Ole Miss fans pride themselves on their friendliness and are generally happy to see fans from the visiting teams. They treat visitors like guests instead of enemies, and eagerly offer water for those “not used to the humidity.” Some even jokingly offered free beer for BYU fans.

There is also a pervading sense of football excitement resonating from the Grove before the game.

Periodically, someone will yell out, “Are you ready?”, which will be answered by everyone in the affirmative (with some mild profanity) and the Hotty Toddy chant.

“Hotty Toddy” is a unique Ole Miss phrase, which is generally used to mean “Go Rebels,” but can also serve as a substitute for “welcome” and “thank you.” Most fans are unsure of the actual meaning behind “Hotty Toddy,” but some speculate it was based off a drink of whiskey mixed with tea, served warm.

Regardless of the meaning, the Hotty Toddy chant is constantly being shouted in the Grove, especially before the Walk of Champions.

About two hours before the game, the Ole Miss football team walks through the Grove along the brick path dedicated by the 1962 national champion team. Ole Miss fans crowd around the path to shower their team with cheers of adoration, as the players walk by in single file with their helmets off.

With all the generosity and friendly feelings at the Grove, there are, however, just two areas that cause contention: the black bear and LSU.

In 2003, Ole Miss decided to discontinue using the Colonel Reb mascot in all official matters. The school went for several years without a mascot, but always kept looking for one, even once attempting to use Star Wars character Admiral Ackbar. In 2010, Ole Miss finally decided to use a black bear as the official mascot, but many fans are still not sold on the idea, putting up “Bear-Free Zone” signs and even a petition to bring back Colonel Reb.

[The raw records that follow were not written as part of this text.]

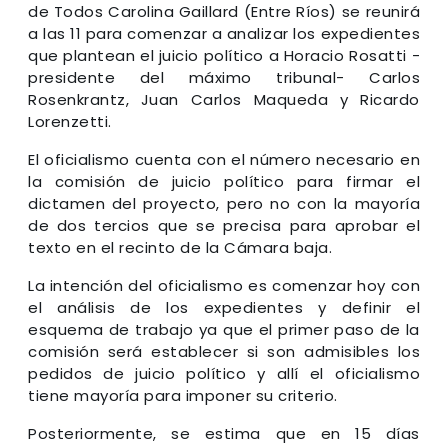
de Todos Carolina Gaillard (Entre Ríos) se reunirá
a las 11 para comenzar a analizar los expedientes
que plantean el juicio político a Horacio Rosatti -
presidente del máximo tribunal- Carlos
Rosenkrantz, Juan Carlos Maqueda y Ricardo
Lorenzetti.
El oficialismo cuenta con el número necesario en
la comisión de juicio político para firmar el
dictamen del proyecto, pero no con la mayoría
de dos tercios que se precisa para aprobar el
texto en el recinto de la Cámara baja.
La intención del oficialismo es comenzar hoy con
el análisis de los expedientes y definir el
esquema de trabajo ya que el primer paso de la
comisión será establecer si son admisibles los
pedidos de juicio político y allí el oficialismo
tiene mayoría para imponer su criterio.
Posteriormente, se estima que en 15 días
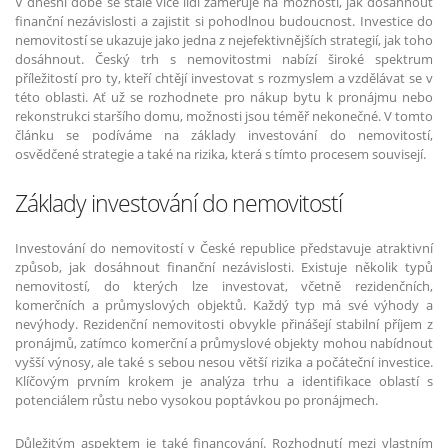
V dnešní době se stále více lidí zaměřuje na možnosti, jak dosáhnout
finanční nezávislosti a zajistit si pohodlnou budoucnost. Investice do
nemovitostí se ukazuje jako jedna z nejefektivnějších strategií, jak toho
dosáhnout. Český trh s nemovitostmi nabízí široké spektrum
příležitostí pro ty, kteří chtějí investovat s rozmyslem a vzdělávat se v
této oblasti. Ať už se rozhodnete pro nákup bytu k pronájmu nebo
rekonstrukci staršího domu, možnosti jsou téměř nekonečné. V tomto
článku se podíváme na základy investování do nemovitostí,
osvědčené strategie a také na rizika, která s tímto procesem souvisejí.
Základy investování do nemovitostí
Investování do nemovitostí v České republice představuje atraktivní
způsob, jak dosáhnout finanční nezávislosti. Existuje několik typů
nemovitostí, do kterých lze investovat, včetně rezidenčních,
komerčních a průmyslových objektů. Každý typ má své výhody a
nevýhody. Rezidenční nemovitosti obvykle přinášejí stabilní příjem z
pronájmů, zatímco komerční a průmyslové objekty mohou nabídnout
vyšší výnosy, ale také s sebou nesou větší rizika a počáteční investice.
Klíčovým prvním krokem je analýza trhu a identifikace oblastí s
potenciálem růstu nebo vysokou poptávkou po pronájmech.
Důležitým aspektem je také financování. Rozhodnutí mezi vlastním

“We don’t care about being politically correct,” said Ole Miss freshman Randy Smith. “We just want to keep the tradition alive.”

The other topic that gets Ole Miss fans’ blood boiling is SEC rival Louisiana State University.

“LSU fans are a bunch of jerks,” Snyder said. “They’re rude and mean.”

Many Ole Miss fans had much more to say about LSU fans, but little of what they said is suitable for print.

Staying clear of those two topics, visiting fans will find the Grove a warm and friendly area to enjoy a pregame party. For Ole Miss fans, the result of the football game isn’t nearly as important as having a good time and making some new friends.